In Frederick County, a conservative “Education Not Indoctrination” slate campaigned on taking a close look at the district’s curriculum.

“School boards have been abdicating their responsibilities and duties to do what is best for a child’s education,” Cindy Rose, a member of the Education Not Indoctrination slate who lost her bid for a school board seat in Frederick County, said in response to a CNS survey. “There is too much focus on emotions, sexuality, racial division and political activism. I want to remove all of that from the classroom. These are family topics of discussion, not government school discussions.”

Four board members were elected in Frederick County, with only one from the Education Not Indoctrination slate: Nancy Allen.

One of the other winning candidates, Rae Gallagher, said she didn’t share the concerns of the Education Not Indoctrination slate regarding the district’s curriculum as well as the books available in school libraries. Now, though, she said it is time for board members on opposite sides of those issues to get past their differences.

“I think any of us who are on the board or in elected positions have to be really aware of some of the polarizing discussions that happened throughout the election cycle,” Gallagher said in an interview. “And we have to work together and be able to listen to all of those views. … But ultimately for the board, we need to come together and make the best decisions for our schools and for our kids.”

In Wicomico County, four candidates ran on an Education Not Indoctrination slate and two of them won: Susan Beauchamp and Kristin Hazel. So did conservative candidate John Palmer, who wrote in the Capital News Service survey that he has “deep concerns about the way U.S. history is being changed and deleted by the woke movement.”

An incumbent, Palmer finished more than 18 percentage points ahead of Jake Blank, an Education Not Indoctrination candidate.

Leonard Arvi, a more progressive candidate, trailed Beauchamp by more than 32 percentage points in Wicomico’s District 3 race.

In an interview, Arvi said that moderate voices on the board will outnumber the three conservatives elected this week. Arvi also noted that most of the district’s funding comes from the state, as do the parameters of the schools’ curriculum, thereby limiting the board’s power.

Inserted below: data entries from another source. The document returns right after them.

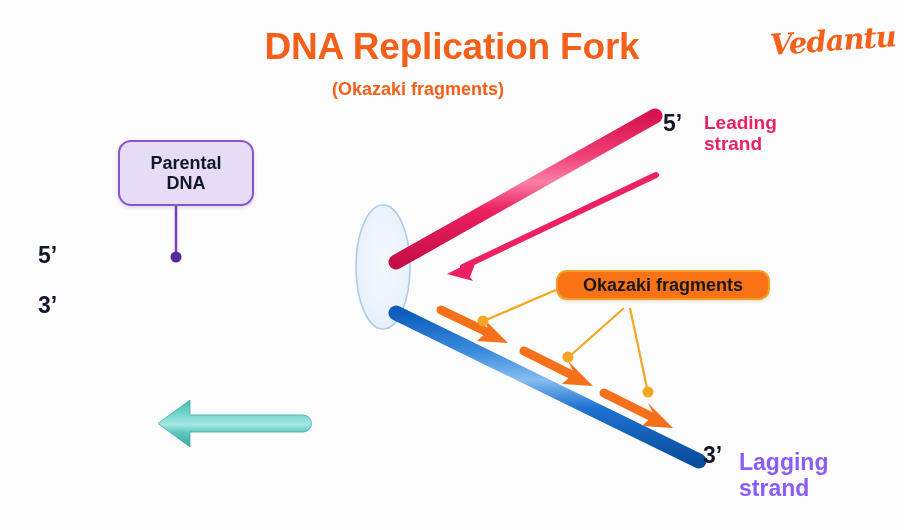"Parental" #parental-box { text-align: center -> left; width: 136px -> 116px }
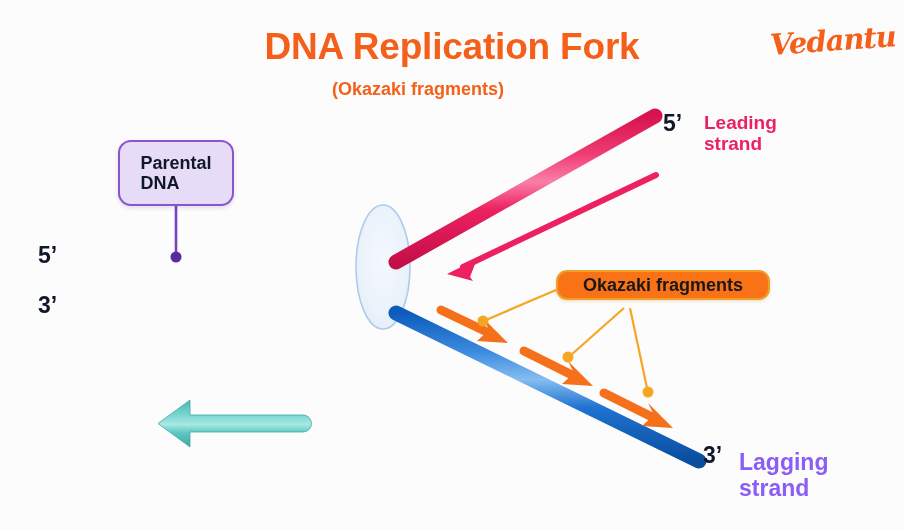"Okazaki fragments" #okazaki-box { background: #f97316 -> #eab308; height: 30px -> 40px }
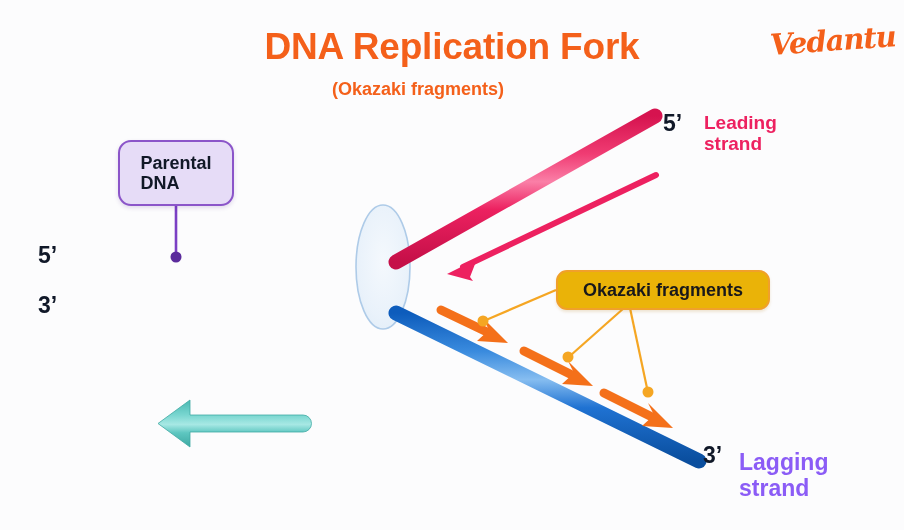"Lagging" #lagging-label { color: #8b5cf6 -> #7f1d1d; font-size: 23px -> 15px }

“I think most of the candidates are moderate once they go on the board because the board itself does not have a lot of leeway,” Arvi said.

Michael Guessford, a conservative candidate who joined the Washington County school board in 2018 and won his reelection Tuesday, credited the COVID-19 pandemic with getting more parents to take a closer look at what was happening in local schools.

“Once [parents and grandparents] started seeing the curriculum that is being taught in our schools … they’re finally stepping up,” Guessford said in an interview. “They’re saying: ‘Whoa, whoa, let’s get back to teaching the basics. We don’t need all these other clubs. We don’t need all this other rhetoric in our schools right now.’”

In the Capital News Service survey, Guessford indicated that he wanted a committee of parents to review all books present in school libraries.

But other candidates are wary of allowing parents to have too much control over what’s happening in the schools. Among those candidates is Samay Singh Kindra, who fell three points short of his opponent, Brenda Hatcher-Savoy, in Baltimore County’s District 4.

“I think that it’s hard to address parental rights as a topic because that encompasses a lot,” he said in an interview. For some people, “that means more transparency with the board of education in terms of just being communicative. For others that means parents getting a say directly over curriculum of every subject, and that’s something that obviously I’m not in favor of. We have a board of education in the school system for a reason.”